> _What to produce_
What you return must match the records below character for character, except that no picture appears.

> _Record extracts_
%%

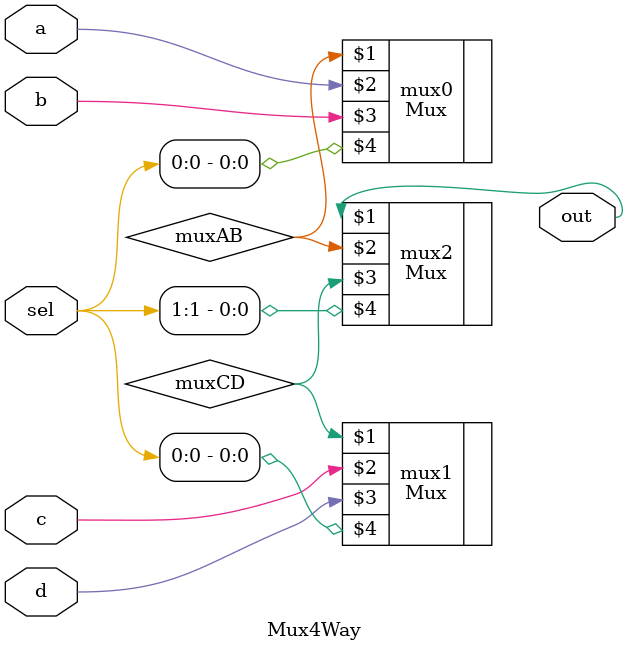
<source format=v>
/* módulo Mux4Way */

`ifndef _Mux4Way_
`define _Mux4Way_

`include "Mux.v"

module Mux4Way(out, a, b, c, d, sel);
    input a,b,c,d;
    input [1:0] sel;
    output out;

    Mux mux0(muxAB, a, b, sel[0]);
    Mux mux1(muxCD, c, d, sel[0]);
    Mux mux2(out, muxAB, muxCD, sel[1]);

    // Descrição de conexões internas do módulo

endmodule

`endif

</source>
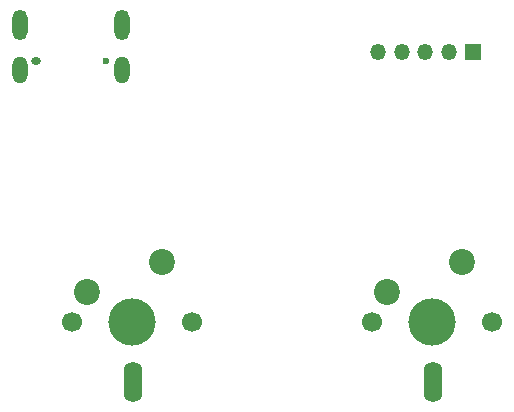
<source format=gbr>
%TF.GenerationSoftware,KiCad,Pcbnew,(6.0.0-rc2-14-ga17a58203b)*%
%TF.CreationDate,2022-02-14T14:16:28-08:00*%
%TF.ProjectId,muon,6d756f6e-2e6b-4696-9361-645f70636258,rev?*%
%TF.SameCoordinates,Original*%
%TF.FileFunction,Soldermask,Bot*%
%TF.FilePolarity,Negative*%
%FSLAX46Y46*%
G04 Gerber Fmt 4.6, Leading zero omitted, Abs format (unit mm)*
G04 Created by KiCad (PCBNEW (6.0.0-rc2-14-ga17a58203b)) date 2022-02-14 14:16:28*
%MOMM*%
%LPD*%
G01*
G04 APERTURE LIST*
%ADD10C,4.000000*%
%ADD11C,1.700000*%
%ADD12C,2.200000*%
%ADD13C,0.600000*%
%ADD14O,0.850000X0.600000*%
%ADD15O,1.300000X2.600000*%
%ADD16O,1.300000X2.300000*%
%ADD17O,1.600000X3.450000*%
%ADD18R,1.350000X1.350000*%
%ADD19O,1.350000X1.350000*%
G04 APERTURE END LIST*
D10*
%TO.C,SW2*%
X167560000Y-85080000D03*
D11*
X172640000Y-85080000D03*
X162480000Y-85080000D03*
D12*
X170100000Y-80000000D03*
X163750000Y-82540000D03*
%TD*%
D13*
%TO.C,J2*%
X140000000Y-63050000D03*
D14*
X134000000Y-63050000D03*
D15*
X132680000Y-59950000D03*
D16*
X141320000Y-63775000D03*
X132680000Y-63775000D03*
D15*
X141320000Y-59950000D03*
%TD*%
D17*
%TO.C,D3*%
X167640000Y-90170000D03*
%TD*%
D18*
%TO.C,J1*%
X171000000Y-62250000D03*
D19*
X169000000Y-62250000D03*
X167000000Y-62250000D03*
X165000000Y-62250000D03*
X163000000Y-62250000D03*
%TD*%
D11*
%TO.C,SW1*%
X147240000Y-85080000D03*
D10*
X142160000Y-85080000D03*
D11*
X137080000Y-85080000D03*
D12*
X144700000Y-80000000D03*
X138350000Y-82540000D03*
%TD*%
D17*
%TO.C,D2*%
X142240000Y-90170000D03*
%TD*%
M02*

</source>
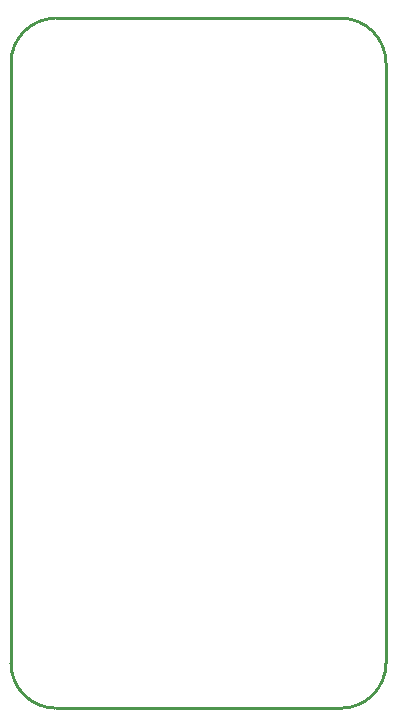
<source format=gko>
G04 #@! TF.FileFunction,Profile,NP*
%FSLAX46Y46*%
G04 Gerber Fmt 4.6, Leading zero omitted, Abs format (unit mm)*
G04 Created by KiCad (PCBNEW 4.0.6) date 11/20/19 08:45:12*
%MOMM*%
%LPD*%
G01*
G04 APERTURE LIST*
%ADD10C,0.100000*%
%ADD11C,0.254000*%
G04 APERTURE END LIST*
D10*
D11*
X148590000Y-59690000D02*
X149860000Y-59690000D01*
X148590000Y-118110000D02*
X149860000Y-118110000D01*
X143510000Y-59690000D02*
X148590000Y-59690000D01*
X143510000Y-118110000D02*
X148590000Y-118110000D01*
X153670000Y-114300000D02*
X153670000Y-63500000D01*
X143510000Y-59690000D02*
X125730000Y-59690000D01*
X121920000Y-66040000D02*
X121920000Y-63500000D01*
X121920000Y-114300000D02*
X121920000Y-113030000D01*
X125730000Y-118110000D02*
X143510000Y-118110000D01*
X149860000Y-118110000D02*
G75*
G03X153670000Y-114300000I0J3810000D01*
G01*
X121920000Y-114300000D02*
G75*
G03X125730000Y-118110000I3810000J0D01*
G01*
X153670000Y-63500000D02*
G75*
G03X149860000Y-59690000I-3810000J0D01*
G01*
X125730000Y-59690000D02*
G75*
G03X121920000Y-63500000I0J-3810000D01*
G01*
X121920000Y-113030000D02*
X121920000Y-66040000D01*
M02*

</source>
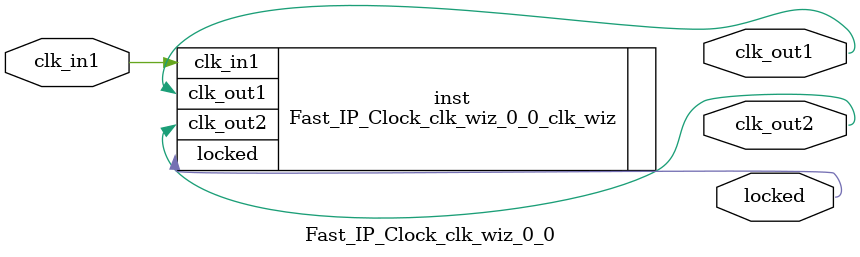
<source format=v>


`timescale 1ps/1ps

(* CORE_GENERATION_INFO = "Fast_IP_Clock_clk_wiz_0_0,clk_wiz_v6_0_2_0_0,{component_name=Fast_IP_Clock_clk_wiz_0_0,use_phase_alignment=true,use_min_o_jitter=false,use_max_i_jitter=false,use_dyn_phase_shift=false,use_inclk_switchover=false,use_dyn_reconfig=false,enable_axi=0,feedback_source=FDBK_AUTO,PRIMITIVE=MMCM,num_out_clk=2,clkin1_period=10.000,clkin2_period=10.000,use_power_down=false,use_reset=false,use_locked=true,use_inclk_stopped=false,feedback_type=SINGLE,CLOCK_MGR_TYPE=NA,manual_override=false}" *)

module Fast_IP_Clock_clk_wiz_0_0 
 (
  // Clock out ports
  output        clk_out1,
  output        clk_out2,
  // Status and control signals
  output        locked,
 // Clock in ports
  input         clk_in1
 );

  Fast_IP_Clock_clk_wiz_0_0_clk_wiz inst
  (
  // Clock out ports  
  .clk_out1(clk_out1),
  .clk_out2(clk_out2),
  // Status and control signals               
  .locked(locked),
 // Clock in ports
  .clk_in1(clk_in1)
  );

endmodule

</source>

%%

> _Solution for this task_
<source format=v>
/* módulo Mux4Way */

`ifndef _Mux4Way_
`define _Mux4Way_

`include "Mux.v"

module Mux4Way(out, a, b, c, d, sel);
    input a,b,c,d;
    input [1:0] sel;
    output out;

    Mux mux0(muxAB, a, b, sel[0]);
    Mux mux1(muxCD, c, d, sel[0]);
    Mux mux2(out, muxAB, muxCD, sel[1]);

    // Descrição de conexões internas do módulo

endmodule

`endif

</source>
<source format=gbr>
%TF.GenerationSoftware,KiCad,Pcbnew,(6.0.0-rc2-14-ga17a58203b)*%
%TF.CreationDate,2022-02-14T14:16:28-08:00*%
%TF.ProjectId,muon,6d756f6e-2e6b-4696-9361-645f70636258,rev?*%
%TF.SameCoordinates,Original*%
%TF.FileFunction,Soldermask,Bot*%
%TF.FilePolarity,Negative*%
%FSLAX46Y46*%
G04 Gerber Fmt 4.6, Leading zero omitted, Abs format (unit mm)*
G04 Created by KiCad (PCBNEW (6.0.0-rc2-14-ga17a58203b)) date 2022-02-14 14:16:28*
%MOMM*%
%LPD*%
G01*
G04 APERTURE LIST*
%ADD10C,4.000000*%
%ADD11C,1.700000*%
%ADD12C,2.200000*%
%ADD13C,0.600000*%
%ADD14O,0.850000X0.600000*%
%ADD15O,1.300000X2.600000*%
%ADD16O,1.300000X2.300000*%
%ADD17O,1.600000X3.450000*%
%ADD18R,1.350000X1.350000*%
%ADD19O,1.350000X1.350000*%
G04 APERTURE END LIST*
D10*
%TO.C,SW2*%
X167560000Y-85080000D03*
D11*
X172640000Y-85080000D03*
X162480000Y-85080000D03*
D12*
X170100000Y-80000000D03*
X163750000Y-82540000D03*
%TD*%
D13*
%TO.C,J2*%
X140000000Y-63050000D03*
D14*
X134000000Y-63050000D03*
D15*
X132680000Y-59950000D03*
D16*
X141320000Y-63775000D03*
X132680000Y-63775000D03*
D15*
X141320000Y-59950000D03*
%TD*%
D17*
%TO.C,D3*%
X167640000Y-90170000D03*
%TD*%
D18*
%TO.C,J1*%
X171000000Y-62250000D03*
D19*
X169000000Y-62250000D03*
X167000000Y-62250000D03*
X165000000Y-62250000D03*
X163000000Y-62250000D03*
%TD*%
D11*
%TO.C,SW1*%
X147240000Y-85080000D03*
D10*
X142160000Y-85080000D03*
D11*
X137080000Y-85080000D03*
D12*
X144700000Y-80000000D03*
X138350000Y-82540000D03*
%TD*%
D17*
%TO.C,D2*%
X142240000Y-90170000D03*
%TD*%
M02*

</source>
<source format=gko>
G04 #@! TF.FileFunction,Profile,NP*
%FSLAX46Y46*%
G04 Gerber Fmt 4.6, Leading zero omitted, Abs format (unit mm)*
G04 Created by KiCad (PCBNEW 4.0.6) date 11/20/19 08:45:12*
%MOMM*%
%LPD*%
G01*
G04 APERTURE LIST*
%ADD10C,0.100000*%
%ADD11C,0.254000*%
G04 APERTURE END LIST*
D10*
D11*
X148590000Y-59690000D02*
X149860000Y-59690000D01*
X148590000Y-118110000D02*
X149860000Y-118110000D01*
X143510000Y-59690000D02*
X148590000Y-59690000D01*
X143510000Y-118110000D02*
X148590000Y-118110000D01*
X153670000Y-114300000D02*
X153670000Y-63500000D01*
X143510000Y-59690000D02*
X125730000Y-59690000D01*
X121920000Y-66040000D02*
X121920000Y-63500000D01*
X121920000Y-114300000D02*
X121920000Y-113030000D01*
X125730000Y-118110000D02*
X143510000Y-118110000D01*
X149860000Y-118110000D02*
G75*
G03X153670000Y-114300000I0J3810000D01*
G01*
X121920000Y-114300000D02*
G75*
G03X125730000Y-118110000I3810000J0D01*
G01*
X153670000Y-63500000D02*
G75*
G03X149860000Y-59690000I-3810000J0D01*
G01*
X125730000Y-59690000D02*
G75*
G03X121920000Y-63500000I0J-3810000D01*
G01*
X121920000Y-113030000D02*
X121920000Y-66040000D01*
M02*

</source>
<source format=v>


`timescale 1ps/1ps

(* CORE_GENERATION_INFO = "Fast_IP_Clock_clk_wiz_0_0,clk_wiz_v6_0_2_0_0,{component_name=Fast_IP_Clock_clk_wiz_0_0,use_phase_alignment=true,use_min_o_jitter=false,use_max_i_jitter=false,use_dyn_phase_shift=false,use_inclk_switchover=false,use_dyn_reconfig=false,enable_axi=0,feedback_source=FDBK_AUTO,PRIMITIVE=MMCM,num_out_clk=2,clkin1_period=10.000,clkin2_period=10.000,use_power_down=false,use_reset=false,use_locked=true,use_inclk_stopped=false,feedback_type=SINGLE,CLOCK_MGR_TYPE=NA,manual_override=false}" *)

module Fast_IP_Clock_clk_wiz_0_0 
 (
  // Clock out ports
  output        clk_out1,
  output        clk_out2,
  // Status and control signals
  output        locked,
 // Clock in ports
  input         clk_in1
 );

  Fast_IP_Clock_clk_wiz_0_0_clk_wiz inst
  (
  // Clock out ports  
  .clk_out1(clk_out1),
  .clk_out2(clk_out2),
  // Status and control signals               
  .locked(locked),
 // Clock in ports
  .clk_in1(clk_in1)
  );

endmodule

</source>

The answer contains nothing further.